How do you use the trapezoidal rule and five sub-intervals find approximation for this integral x=1 and x=3 for #1/x^2 dx#?

1 Answer
May 1, 2015

Approximate #int_1^3 1/x^2 dx# using trapezoids with #n=5#.

For this problems #a=1#, #b=3#, and #f(x)=1/x^2#

#Delta x = (b-a)/n = (3-1)/5 = 2/5 = 0.4# (I'll use fractions.)

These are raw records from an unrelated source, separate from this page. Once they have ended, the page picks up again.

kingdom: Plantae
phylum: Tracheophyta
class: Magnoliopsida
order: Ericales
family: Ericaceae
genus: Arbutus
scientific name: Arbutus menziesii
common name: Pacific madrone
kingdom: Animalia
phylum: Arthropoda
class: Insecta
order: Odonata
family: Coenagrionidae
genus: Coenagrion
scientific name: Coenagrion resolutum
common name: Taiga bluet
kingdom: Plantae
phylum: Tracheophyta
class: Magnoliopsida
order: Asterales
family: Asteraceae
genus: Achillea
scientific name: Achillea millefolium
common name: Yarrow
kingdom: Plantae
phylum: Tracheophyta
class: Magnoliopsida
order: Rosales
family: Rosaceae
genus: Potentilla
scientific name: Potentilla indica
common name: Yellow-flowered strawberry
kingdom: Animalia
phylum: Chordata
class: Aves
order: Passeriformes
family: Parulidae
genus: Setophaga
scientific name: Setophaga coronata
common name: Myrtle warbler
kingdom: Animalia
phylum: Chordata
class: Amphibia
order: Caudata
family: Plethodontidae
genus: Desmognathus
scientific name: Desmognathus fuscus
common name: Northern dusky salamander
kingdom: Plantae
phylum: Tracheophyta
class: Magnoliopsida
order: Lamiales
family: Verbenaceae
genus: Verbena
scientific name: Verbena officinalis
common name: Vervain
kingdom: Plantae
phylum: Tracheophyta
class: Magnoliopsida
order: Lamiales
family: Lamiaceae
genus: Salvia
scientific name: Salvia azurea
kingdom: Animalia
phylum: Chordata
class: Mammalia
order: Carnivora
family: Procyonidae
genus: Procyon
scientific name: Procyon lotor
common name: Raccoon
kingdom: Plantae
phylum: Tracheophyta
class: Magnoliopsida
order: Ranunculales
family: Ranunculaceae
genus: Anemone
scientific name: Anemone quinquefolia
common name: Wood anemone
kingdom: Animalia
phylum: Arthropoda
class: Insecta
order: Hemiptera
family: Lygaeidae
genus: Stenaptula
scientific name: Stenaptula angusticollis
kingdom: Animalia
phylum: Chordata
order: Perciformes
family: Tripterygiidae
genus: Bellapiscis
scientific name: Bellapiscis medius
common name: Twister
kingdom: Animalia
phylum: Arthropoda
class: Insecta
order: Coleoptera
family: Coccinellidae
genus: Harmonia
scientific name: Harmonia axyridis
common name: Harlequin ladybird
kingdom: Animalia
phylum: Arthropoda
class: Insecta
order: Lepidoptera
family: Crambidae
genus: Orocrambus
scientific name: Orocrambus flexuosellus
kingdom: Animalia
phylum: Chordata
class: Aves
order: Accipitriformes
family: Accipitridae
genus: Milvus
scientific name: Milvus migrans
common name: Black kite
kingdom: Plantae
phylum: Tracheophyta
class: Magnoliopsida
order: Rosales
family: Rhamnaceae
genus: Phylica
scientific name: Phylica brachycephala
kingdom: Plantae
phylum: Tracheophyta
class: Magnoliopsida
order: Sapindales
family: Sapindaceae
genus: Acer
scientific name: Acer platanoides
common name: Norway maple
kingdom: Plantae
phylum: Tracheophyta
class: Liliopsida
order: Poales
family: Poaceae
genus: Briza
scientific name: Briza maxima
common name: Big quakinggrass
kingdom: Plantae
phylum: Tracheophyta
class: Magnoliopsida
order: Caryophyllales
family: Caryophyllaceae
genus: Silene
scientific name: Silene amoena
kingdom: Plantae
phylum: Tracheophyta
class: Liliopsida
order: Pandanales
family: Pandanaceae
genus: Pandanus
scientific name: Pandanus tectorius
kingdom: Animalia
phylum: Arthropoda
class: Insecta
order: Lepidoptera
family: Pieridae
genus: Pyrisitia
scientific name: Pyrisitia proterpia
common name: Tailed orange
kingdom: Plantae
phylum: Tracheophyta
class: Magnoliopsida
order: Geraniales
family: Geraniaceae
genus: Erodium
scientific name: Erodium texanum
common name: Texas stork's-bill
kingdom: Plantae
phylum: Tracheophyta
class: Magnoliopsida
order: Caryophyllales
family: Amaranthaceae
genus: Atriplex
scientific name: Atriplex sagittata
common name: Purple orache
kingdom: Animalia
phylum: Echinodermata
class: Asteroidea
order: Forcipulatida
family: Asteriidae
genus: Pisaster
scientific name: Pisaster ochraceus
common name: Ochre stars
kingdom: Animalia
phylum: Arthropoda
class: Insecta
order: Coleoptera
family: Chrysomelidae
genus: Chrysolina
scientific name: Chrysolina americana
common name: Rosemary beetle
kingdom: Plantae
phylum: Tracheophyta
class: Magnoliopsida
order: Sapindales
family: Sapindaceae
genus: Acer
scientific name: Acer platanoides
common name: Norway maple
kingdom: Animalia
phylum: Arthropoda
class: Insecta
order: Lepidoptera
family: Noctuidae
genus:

#x_0 = a = 1#, to find, #x_1, x_2, . . . x_5# start at #x_0 = a = 1#,and add #Delta x# successively.

#x_0 = a = 1#, #x_2 = 7/5#, #x_3 = 9/5#, #x_4 = 11/5#, #x_5 = 13/5 = 3 = b#,

The approximation is:

#T = 1/2 Delta x (f(x_0) + 2f(x_1) +2f(x_2) +2f(x_3) +2f(x_4) +f(x_5))#

Plug in the values and do the arithmetic:

#T = 1/2(2/5)(1/(1)^2 + 2(1/(7/5)^2) +2(1/(9/5)^2)+2(1/(11/5)^2) +2(1/(13/5)^2)+(1/(3)^2))#

#= (1/5)(1+2(25/49)+2(25/81)+2(25/121) +2(25/169)#

Get a common denominator and simplify.
(Yes, it really was this tedious before electronic calculators.)